/sketches

Scala library for sketching, locality sensitive hashing, approximate similarity search and other things

Primary LanguageScalaOtherNOASSERTION

Sketches

Sketches is a library for sketching, locality sensitive hashing, approximate similarity search and other things.

Usage

Basic use case is search for all similar items in a dataset.

import atrox.sketch._

val sets: IndexedSeq[Set[Int]] = loadMyData()

val (bands, hashes) = LSH.pickHashesAndBands(threshold = 0.5, maxHashes = 64)
val lsh = LSH(sets, MinHash[Set[Int]](hashes), LSHBuildCfg(bands = bands))

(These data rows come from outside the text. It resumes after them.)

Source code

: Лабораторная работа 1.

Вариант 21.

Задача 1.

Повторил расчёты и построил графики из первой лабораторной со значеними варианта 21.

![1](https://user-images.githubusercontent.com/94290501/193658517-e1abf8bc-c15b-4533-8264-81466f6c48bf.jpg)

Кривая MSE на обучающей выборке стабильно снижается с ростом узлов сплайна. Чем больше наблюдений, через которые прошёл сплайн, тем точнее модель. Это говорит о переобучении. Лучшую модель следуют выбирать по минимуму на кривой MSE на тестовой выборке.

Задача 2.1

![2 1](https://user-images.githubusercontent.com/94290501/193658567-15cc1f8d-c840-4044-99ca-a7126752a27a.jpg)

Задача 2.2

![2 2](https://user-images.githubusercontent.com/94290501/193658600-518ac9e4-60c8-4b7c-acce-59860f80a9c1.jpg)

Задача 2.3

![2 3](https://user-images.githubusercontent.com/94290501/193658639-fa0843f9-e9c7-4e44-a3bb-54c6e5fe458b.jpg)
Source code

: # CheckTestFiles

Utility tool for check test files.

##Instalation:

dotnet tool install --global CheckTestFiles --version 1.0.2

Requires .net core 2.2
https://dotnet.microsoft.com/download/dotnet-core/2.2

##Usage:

val cfg = LSHCfg(maxResults = 50)

for (Sim(idx1, idx2, estimate, similarity) <- lsh.withConfig(cfg).allSimilarItems) {
  println(s"similarity between item $idx1 and $idx2 is estimated to $estimate")
}

There's more configuration options available.

lsh.withConfig(LSHCfg(
  // Return only the 100 most relevant results.
  // It's strongly recommended to use this option.
  maxResults = 100,

  // Perform similarity search in parallel.
  parallel = true,

  // Use as much memory as needed. This leads to faster bulk queries but
  // might need to store the complete result set in memory.
  compact = false,

  // Skip anomalously large buckets. This speeds things up quite a bit.
  maxBucketSize = sets.size / 10
))

And more query methods.

lsh.similarItems(q)
lsh.similarIndexes(q)
lsh.allSimilarItems
lsh.allSimilarIndexes

And more sketching methods.

  • MinHash and SingleBitMinHash for estimating Jaccard index
  • WeightedMinHash for estimating weighted Jaccard index
  • RandomHyperplanes for estimation cosine similarity
  • RandomProjections for LSH based on euclidean distance
  • HammingDistance
  • SimHash